SGH chief executive officer Ang Chong Lye explained that the increase in its emergency department charges, along with those for its consultation and ward fees, will help improve facilities which are more than 30 years old.
But if public hospitals are built and maintained by the Government, why should improvements and renovations come from patients' fees?
It may be time the Ministry of Health stepped in to standardise fees - at least those for subsidised patients.
A $20 to $30 difference might not mean much to a hospital administrator, but it can be an extra burden for patients who already rely on health-care subsidies for what are essentially the same services.
Patients cannot be expected to shop around for the cheapest rates - especially when it comes to emergencies. In such cases, the ambulance simply takes the patient to the nearest public hospital - regardless of fees.
And if a Jurong resident needs to see a family physician at a polyclinic for his chronic ailment, that person is unlikely to make the trip to the eastern part of the island, where SingHealth polyclinics charge $22.

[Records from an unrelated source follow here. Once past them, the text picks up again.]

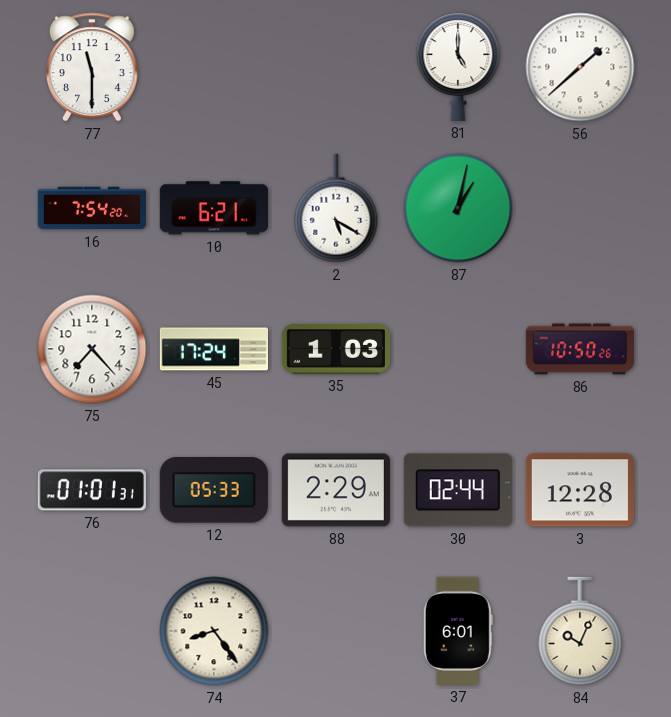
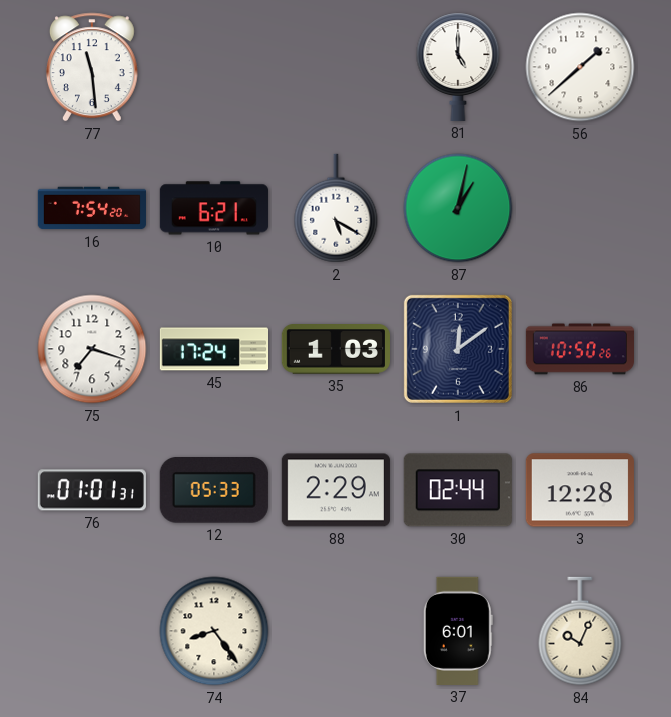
77: 11:30 -> 11:29
75: 7:23 -> 7:18
1: none -> 12:09
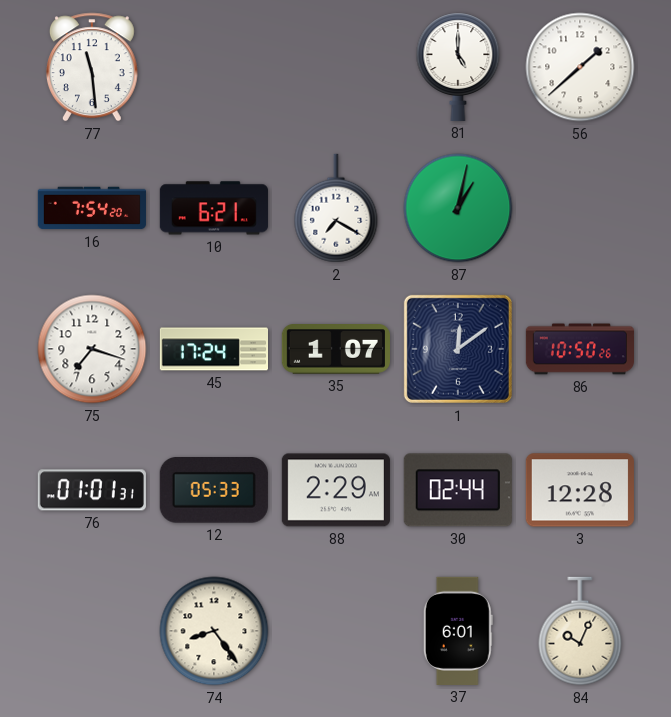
2: 5:20 -> 7:20
35: 1:03 -> 1:07
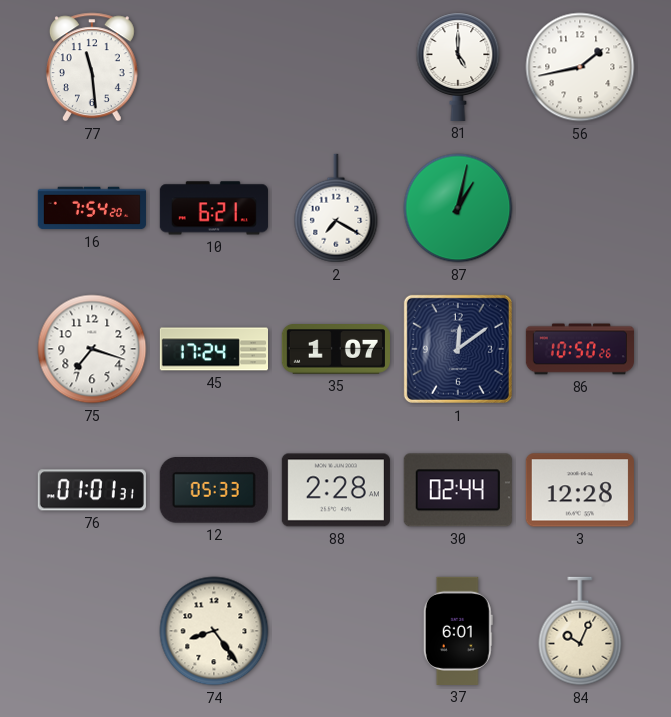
56: 1:38 -> 1:43
88: 2:29 -> 2:28
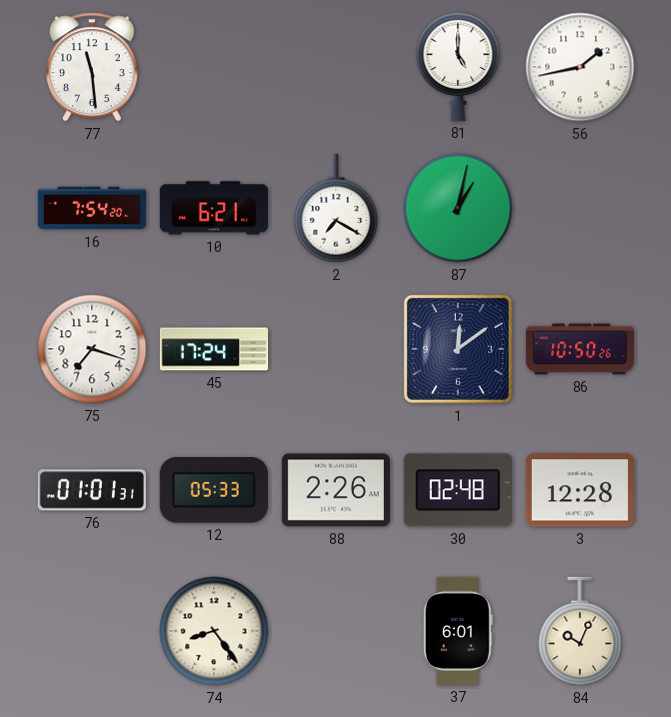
35: 1:07 -> none
88: 2:28 -> 2:26
30: 02:44 -> 02:48
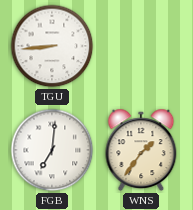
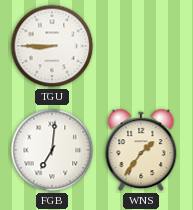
TGU: 8:44 -> 8:45
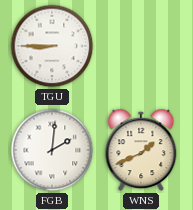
FGB: 7:01 -> 2:01
WNS: 1:36 -> 1:41
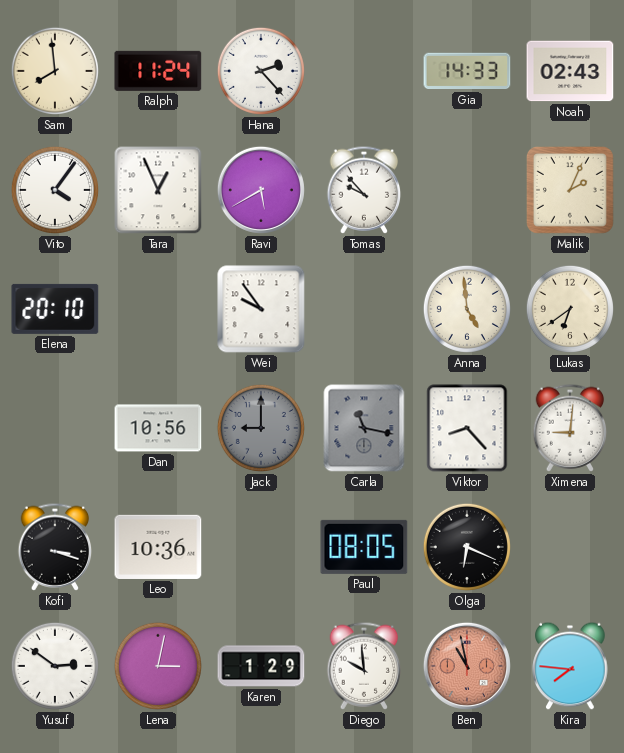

But that will not stop him from wondering why the Jurong polyclinic run by the National Healthcare Group charges $29.20.
Similarly, Tan Tock Seng Hospital (TTSH) charges either $75 or $84 for a B2 class bed - depending on whether it has an attached toilet. Again, patients are not given a choice but pay depending on where they are placed.
At KTPH - where even C class wards have en suite toilets and bathrooms - a B2 bed costs $70. This means that TTSH charges $14, or 20 per cent, more than KTPH. In fact, even its B2 wards with no en suite facilities cost $5 more.
Is there any logic to such disparate pricing?
While restructured hospitals and polyclinics should be given some leeway in how they run their services and pay their doctors, the ministry should ensure that, for subsidised patients, the fees they charge are the same.
This should also apply to subsidised wards in hospitals and to outpatient treatment at specialist clinics, where charges also vary from one hospital to another.
It can be done either with bigger subsidies where charges are higher, or by insisting that all hospitals and clinics charge the same fees.
If the current system continues, the ministry should explain why it allows such differences in prices. Giving autonomy to public institutions should not be done at the expense of subsidised patients.